Set on "heavy metal oasis" Bird Island, the Angry Birds Evolution game features a special character inspired by Iron Maiden's mascot, Eddie the Head, who players can recruit and level up through four different evolutions, per a news release by game developer Rovio Entertainment. Each level represents a different album of the band's 42-year history: "Killers," "Powerslave," "Somewhere in Time" and "The Book of Souls."
Players on iOS and Android can play as the Eddie the Bird special character in the two weeks leading up to Halloween, and true enthusiasts might even sport their fandom in limited-edition merchandise from the Iron Maiden-Angry Birds crossover.
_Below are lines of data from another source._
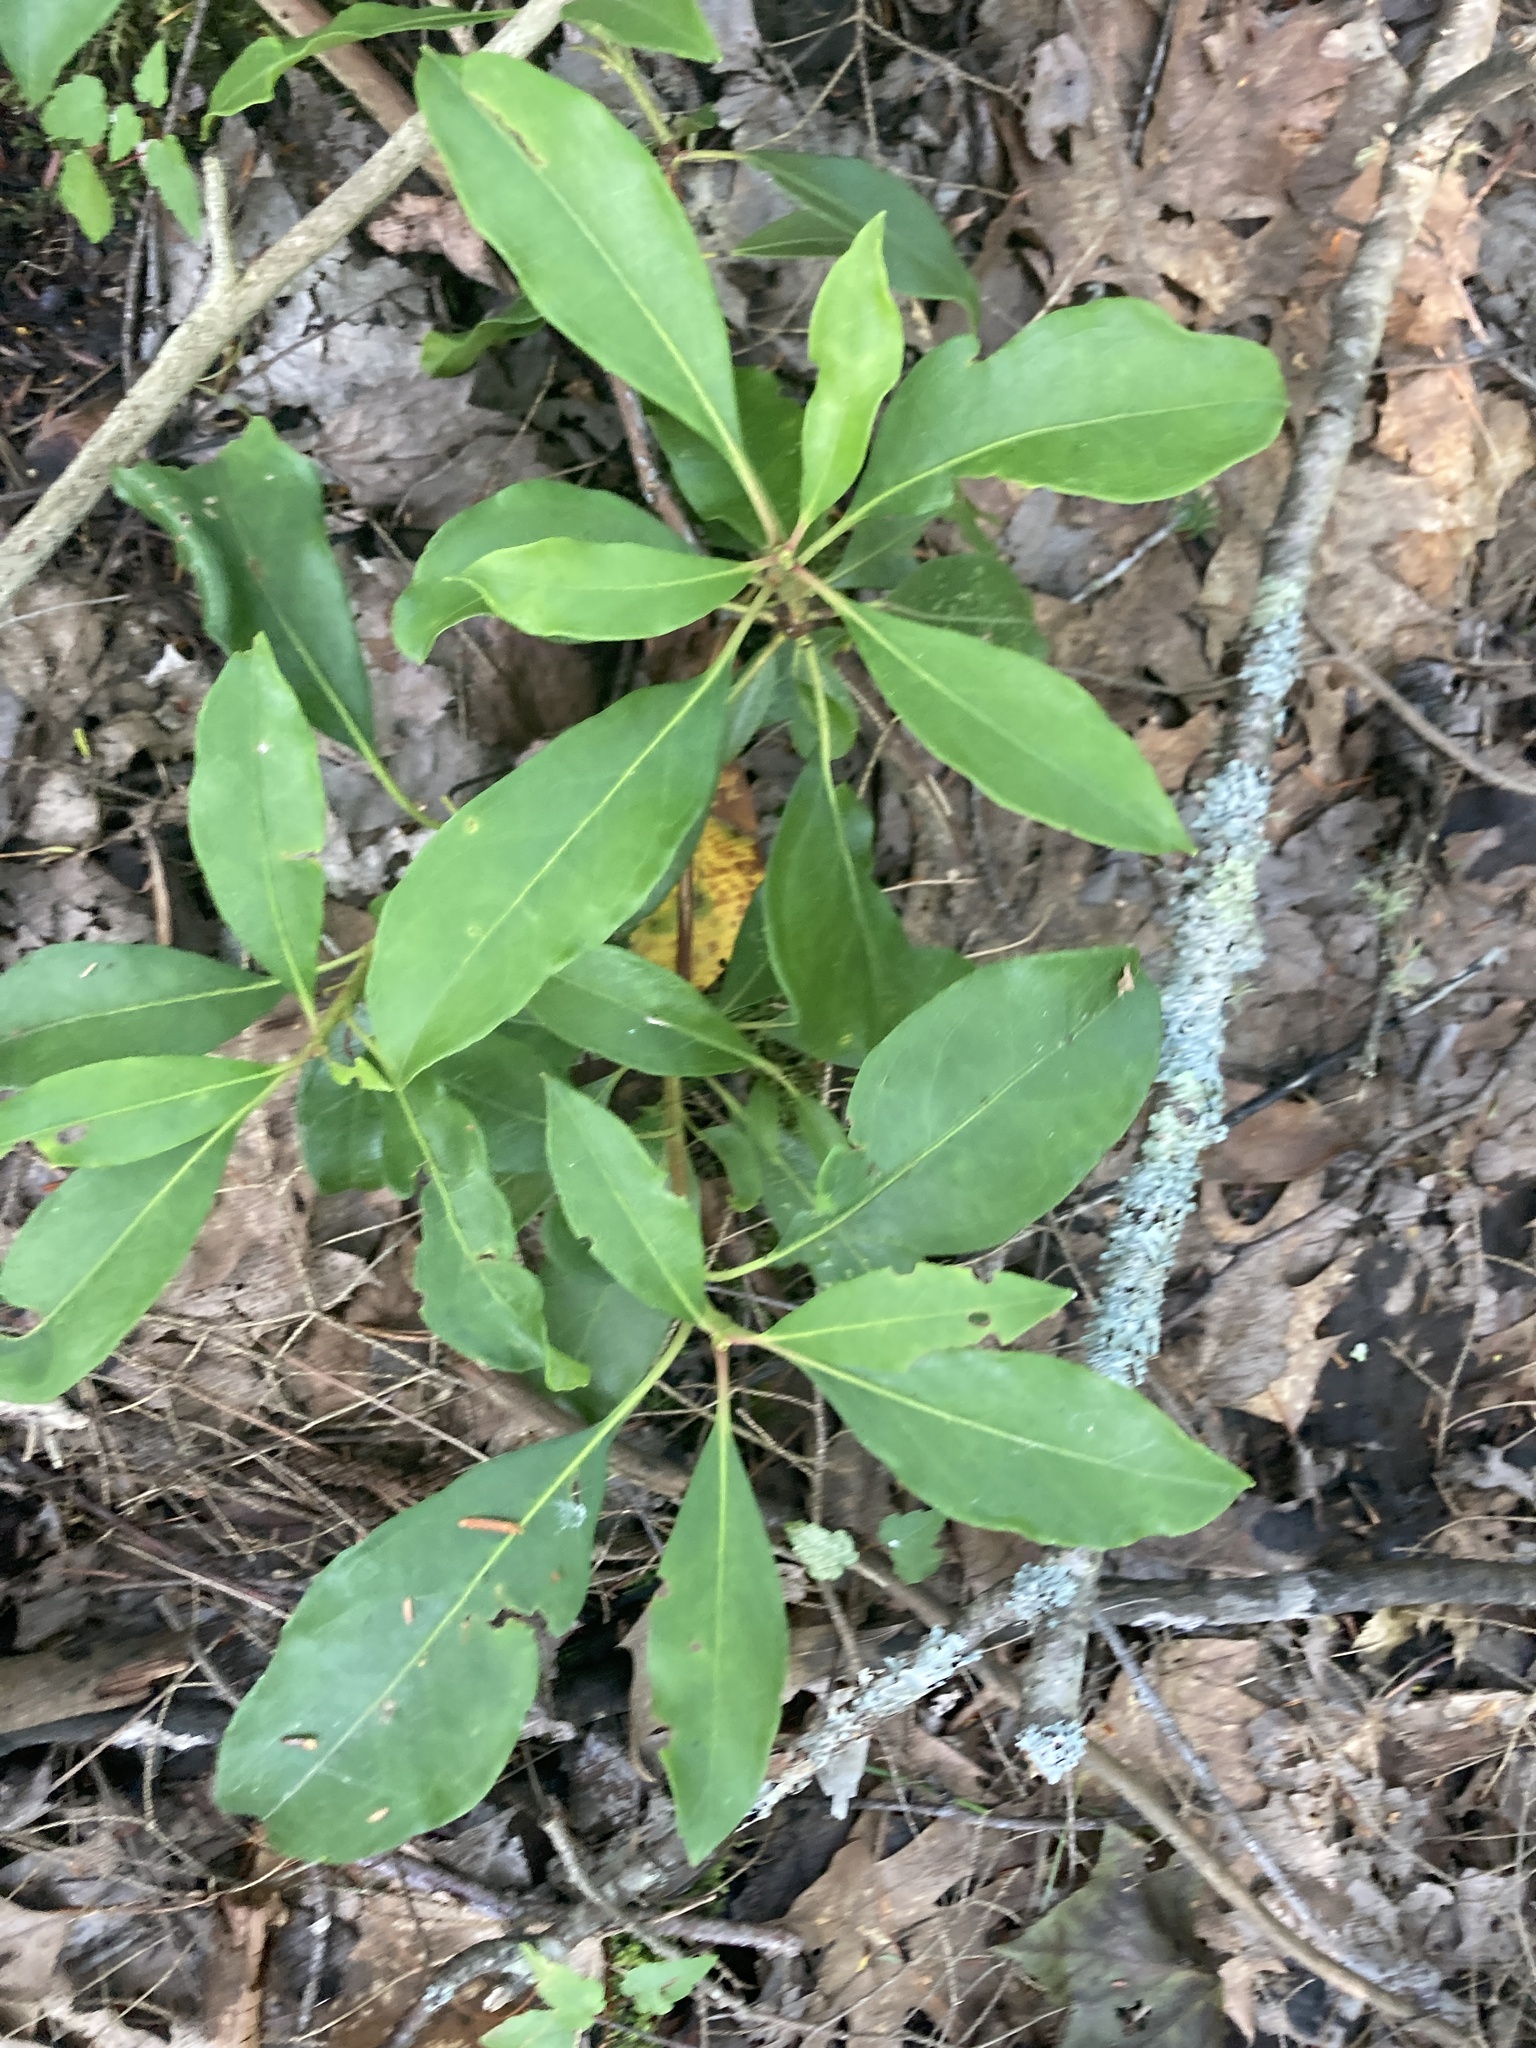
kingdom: Plantae
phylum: Tracheophyta
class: Magnoliopsida
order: Ericales
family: Ericaceae
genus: Kalmia
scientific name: Kalmia latifolia
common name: Mountain-laurel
The results: Miika Tams, the product lead for Angry Birds Evolution, said his team is "filled with massive Iron Maiden fans" and that Eddie was a natural fit, but it's unlikely that too many of the game's main audience — kids and teens — are loyal Maiden "Troopers" as well.
Though younger players might miss the connection between the metal legends and birds protecting their eggs from enemy pigs, Angry Birds is still one of the most popular gaming franchises since its release in 2009. It's expanded to more than a dozen games, a 2016 major motion picture and theme parks in Finland, China, Malaysia and the U.K.
Overall, the tribute to Iron Maiden is an interesting strategy to ramp up the spook factor ahead of Halloween, because apparently nothing says "rock 'n roll" quite like a mobile game.